Tetrasaccharides with one N-acetyl group and one N-sulfo group before and after chemical derivatization using the previously reported trideuteroactylation method. Dp4-a and Dp4-b have a different sequence, but after derivatization differ only by the location of three deuterium atoms. These isotopomers are impractical to chromatographically separate, resulting in ambiguous chimeric MS/MS spectra.

Figure 2

Improved chemical derivatization scheme for differentiating mixed domain isomers.
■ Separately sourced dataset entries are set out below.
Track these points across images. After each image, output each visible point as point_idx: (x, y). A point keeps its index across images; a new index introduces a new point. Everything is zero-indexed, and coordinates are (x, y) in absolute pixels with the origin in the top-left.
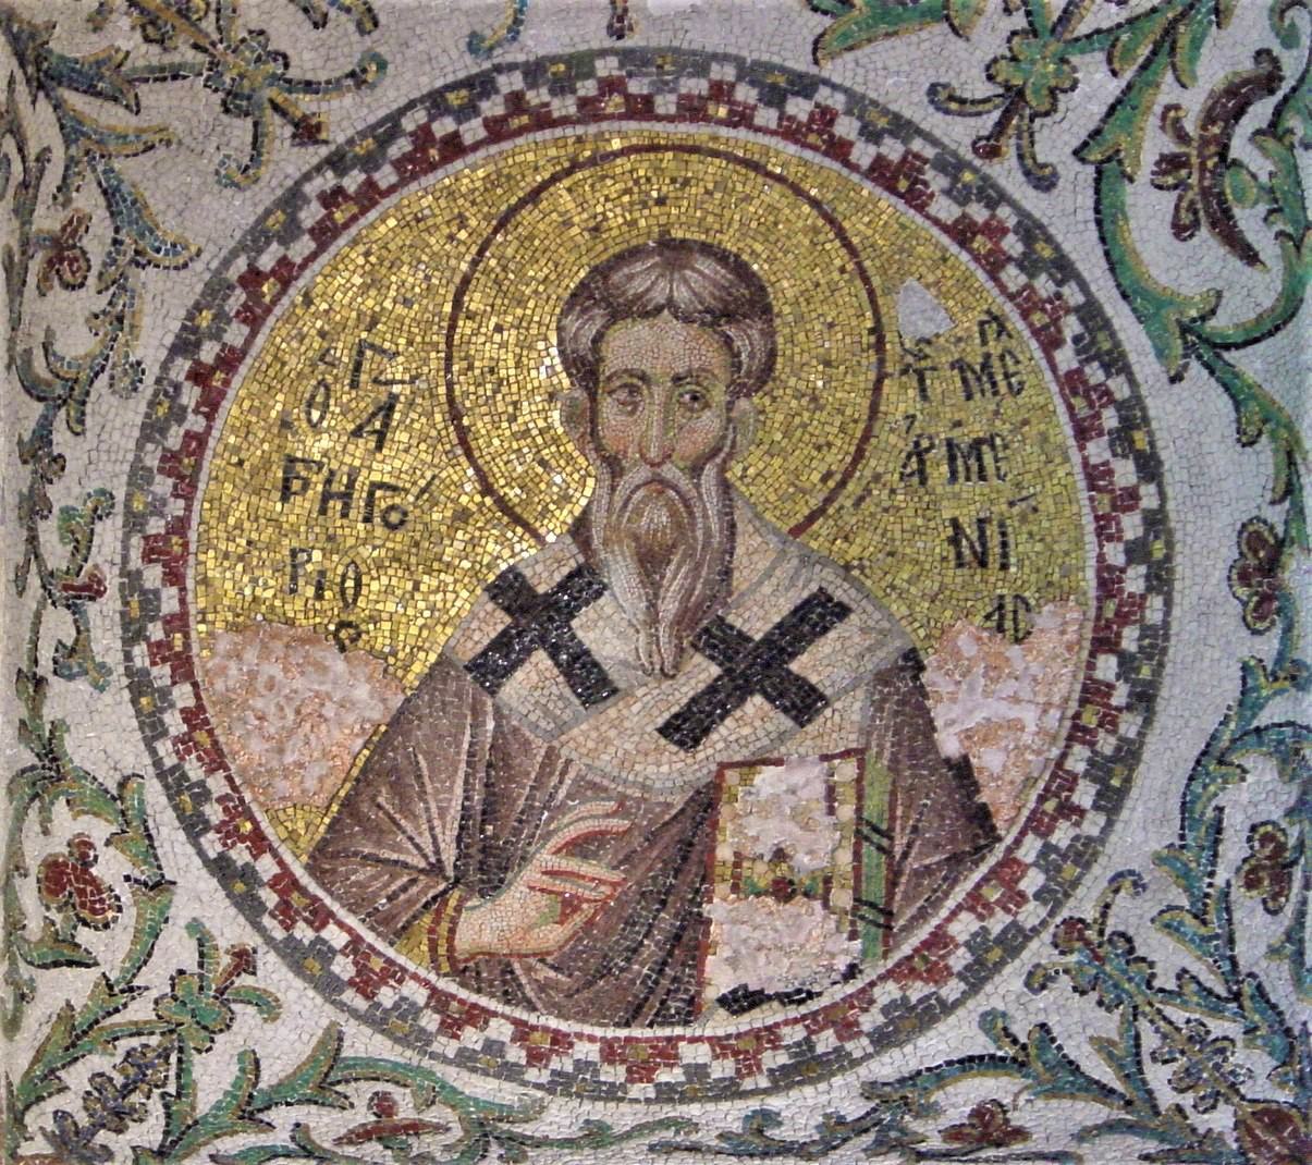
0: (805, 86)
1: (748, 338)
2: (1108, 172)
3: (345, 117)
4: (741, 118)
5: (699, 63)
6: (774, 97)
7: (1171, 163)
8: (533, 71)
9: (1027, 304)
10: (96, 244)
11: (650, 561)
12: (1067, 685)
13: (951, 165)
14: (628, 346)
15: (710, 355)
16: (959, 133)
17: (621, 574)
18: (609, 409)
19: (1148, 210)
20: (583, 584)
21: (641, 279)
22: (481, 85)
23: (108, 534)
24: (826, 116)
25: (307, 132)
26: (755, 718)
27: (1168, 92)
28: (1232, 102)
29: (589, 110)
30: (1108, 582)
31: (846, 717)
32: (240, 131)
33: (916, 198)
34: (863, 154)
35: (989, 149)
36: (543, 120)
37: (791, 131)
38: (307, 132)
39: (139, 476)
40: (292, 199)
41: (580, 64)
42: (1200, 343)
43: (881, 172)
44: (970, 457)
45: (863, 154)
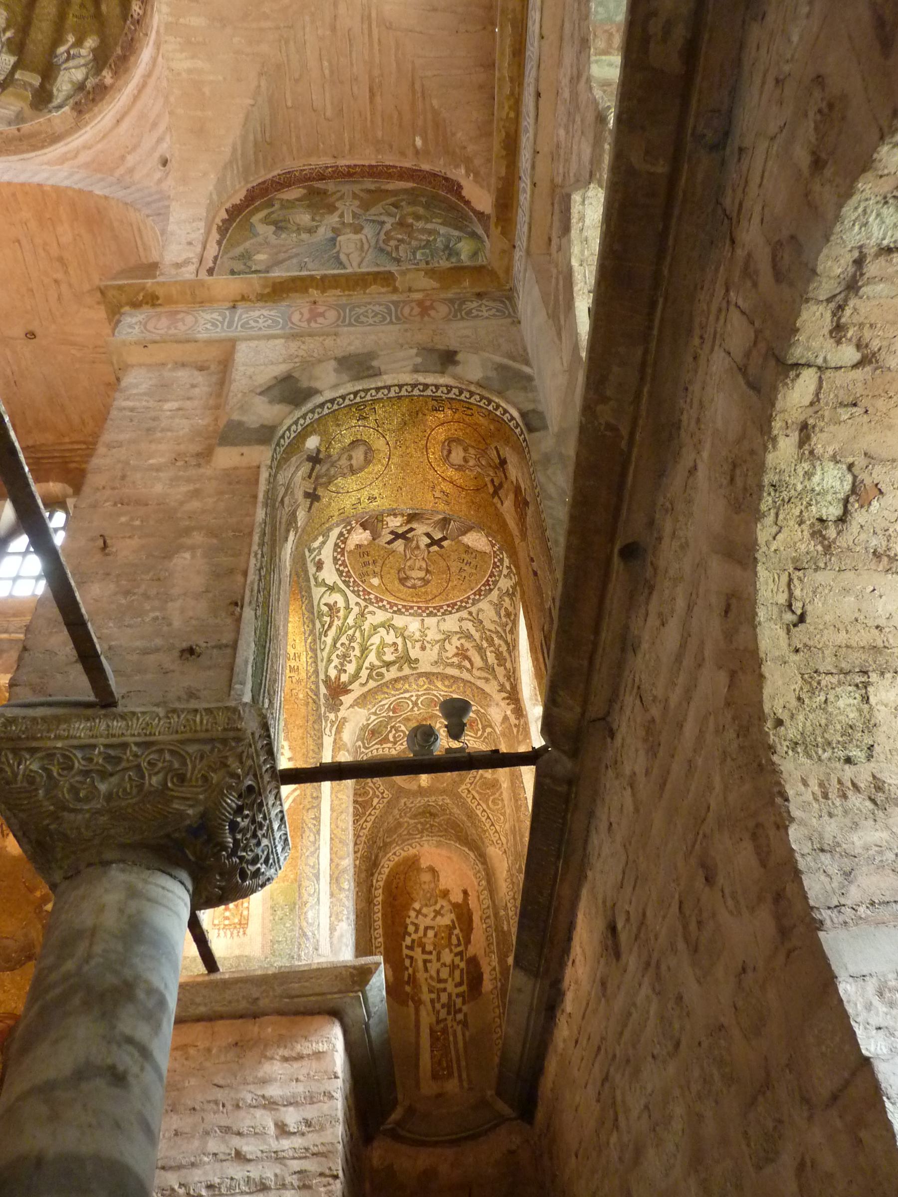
0: (395, 612)
1: (402, 575)
2: (348, 608)
3: (464, 614)
4: (404, 606)
5: (411, 614)
6: (399, 610)
7: (339, 611)
8: (436, 615)
9: (358, 585)
10: (503, 613)
11: (418, 547)
12: (348, 542)
13: (372, 603)
14: (422, 574)
15: (408, 573)
16: (371, 608)
17: (422, 546)
18: (424, 566)
19: (341, 604)
20: (428, 546)
21: (419, 583)
22: (443, 614)
23: (505, 572)
24: (391, 608)
25: (470, 613)
26: (400, 531)
27: (340, 623)
28: (330, 627)
29: (427, 608)
30: (343, 555)
31: (385, 532)
32: (480, 617)
33: (376, 597)
34: (385, 603)
35: (366, 607)
36: (434, 608)
37: (396, 605)
38: (470, 613)
39: (500, 576)
40: (473, 604)
41: (428, 615)
42: (332, 589)
43: (382, 600)
44: (366, 564)
45: (385, 603)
Permethylation protects the unsulfated groups (magenta), as well as allows the assignment of sulfation sites within the GlcN based on the effects of sulfation on the extent of permethylation. Sulfates (blue) are then gently removed by solvolysis, and the sites of sulfation are labeled with propionyl group (red).

Figure 3

(A) MS spectrum and (B) EIC profiles for derivatized I-S: ΔUA2S-GlcNS6S (m/z 576.253). The two peaks in the EIC profile represent reducing end anomerization. The EIC profiles of two detected minor mass peaks, m/z 544.225 and 512.200 (C and D, respectively) show the same retention time as m/z 576.253 (B), indicating they are both source fragmentation products.

Figure 4

(A) MS spectrum and (B) EIC profile for derivatized I-A: ΔUA2S-GlcNAc6S. Derivatized I-A (m/z 562.250) yielded two EIC peaks, due to anomerization at the reducing end. The EIC profiles of two detected minor mass peaks, m/z 530.222 and 520.238 (C and D, respectively) show the same RT as m/z 562.25 (B), indicating they are both source fragmentation products.

Figure 5

Structures of the synthetic tetrasaccharide T₁: IdoA-GlcNS-IdoA-GlcNAc-O(CH₂)₅-NH₂ (A) and T₂: IdoA-GlcNAc-IdoA-GlcNS-O(CH₂)₅-NH₂ (B), before and after chemical derivatization. The primary amine on the reducing end linker is converted to a quaternary amine during the permethylation, providing a permanent fixed charge on the reducing end. An averaged MS spectrum taken from the elution window of the tetrasaccharides and their under-derivatized versions showed an abundant peak for the fully derivatized tetrasaccharide. β-elimination products were detected (not shown), as well as underpermethylation and in-source fragmentation products. However, no evidence of underpropionylation was observed.

Figure 6

LC-MS/MS spectra of the derivatized mixture of the two tetrasaccharide isomers. (A) EIC of derivatized dp4 (m/z 1100.563) from the LC-MS experiment. CID MS/MS spectra of the precursor ion [M]⁺ (m/z 1100.563) resulted in two qualitatively different product ion spectra: (B) one dominated by the 609.360 product ion, and (C) one dominated by the 623.376 product ion. (D) Theoretical fragmentation of the two derivatized isomers indicate that the Y₂ product ion would differentiate between the two isomers, and EICs of the two Y₂ ions show clear chromatographic separation of the isomeric mixture, with the product ion of m/z 609.360 diagnostic for T₁: IdoA-GlcNS-IdoA-GlcNAc-O(CH₂)₅-NH₂, and the product ion of m/z 623.376 is diagnostic for T_2: IdoA-GlcNAc-IdoA-GlcNS-O(CH₂)₅-NH₂.